Nada...
ter a consciência febril dos perfumes,
a qualidade quente e úmida da floresta
e a aceitação de cada nova estação surgindo intensa.
Lastro
(Sobre o mudo vasto do mundo)
Somente hoje a atmosfera rarefeita dos meus verbos em transe
conjugou o tempo necessário e desconhecido
para atravessar espaços...
Eliminei a primeira pessoa dos pronomes,
assim como perdi todos os subjuntivos.
'Nós' será sempre um novo modo a ser inventado de agora em diante.
Reticências que me conduzem ao asfalto dos caminhos em atalhos
criam a gramática própria das encruzilhadas
com a leveza dos percursos imediatos
que prescindem de narrativas...
Não há acordos ortográficos para o despertar.
Cheguei cedo ao porto de nenhuma conclusão:
o mais possível itinerário é partir sempre.
Trouxe por isso um lastro para este barco à deriva.
Meu mar tornou-se Um junto a meu leito de rio.
Navegar hoje é conhecer incondicionalmente da foz à nascente,
viver cada passo da hidrografia
com a surpresa dos mapas em êxtases
enquanto o país interior emaranhado de estrelas
traça em terra a imitação de cada nebulosa acima.

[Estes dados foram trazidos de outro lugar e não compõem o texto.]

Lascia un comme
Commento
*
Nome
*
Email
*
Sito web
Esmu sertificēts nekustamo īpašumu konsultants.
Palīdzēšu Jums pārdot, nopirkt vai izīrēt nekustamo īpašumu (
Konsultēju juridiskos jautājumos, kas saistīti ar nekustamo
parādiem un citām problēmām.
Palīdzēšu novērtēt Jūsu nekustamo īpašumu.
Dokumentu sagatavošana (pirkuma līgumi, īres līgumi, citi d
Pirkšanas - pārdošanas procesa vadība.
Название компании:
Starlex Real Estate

Tempo de balés descrevendo minúcias
que jamais ousaria colocar
no mesmo compasso coreográfico das constelações.
Deus dá os mapas em favor do suor diário em corpo e alma.
Enquanto isso, na cena aberta...
Em degradé o oceano prolonga o mesmo azul do céu
sem resposta alguma das marés de porventura.
Abrem-se as cortinas em ondas.
E os passos descrevem a rota nas areias desta tarde desde sempre
com o eco do destino sendo o fim de alguma praia desconhecida.
Nada permanece.
Meu palco hoje é transbordado: uma parede de água
onde um filme está sempre a ser projetado
para o delírio dos peixes transeuntes
em cumplicidade com os mergulhadores e o peso do escafandro:
Cruz de cada um...
Atmosfera da criação por demais rarefeita
que às vezes embriaga e às vezes é um ar que sufoca:
mas oxigênio suficiente
para desfrutar momentos como obra divina e graça.
Paisagem submersa.
Em instantes posso vislumbrar
numa bola de cristal transparente
passado, presente e futuro pelo vidro da máscara.
O cenário sempre desmente a dramaturgia real.
Ainda assim o destino é sempre a última cartomante.
Encontro Caronte com a mesma intimidade
de quem adentrasse uma tenda disposta ao acaso
numa tarde de circo em dia de domingo.
Por desmerecimento geográfico a cena é única,
tudo acontece num átimo de amarelinhas entre céu/inferno.
A alma da fantasia tornou-se meu mapa.
Minhas roupas são as flores
que colhi nesta manhã de nudez suprema
com o jardim ainda molhado pela neblina.
Tudo está por ser recriado a todo instante.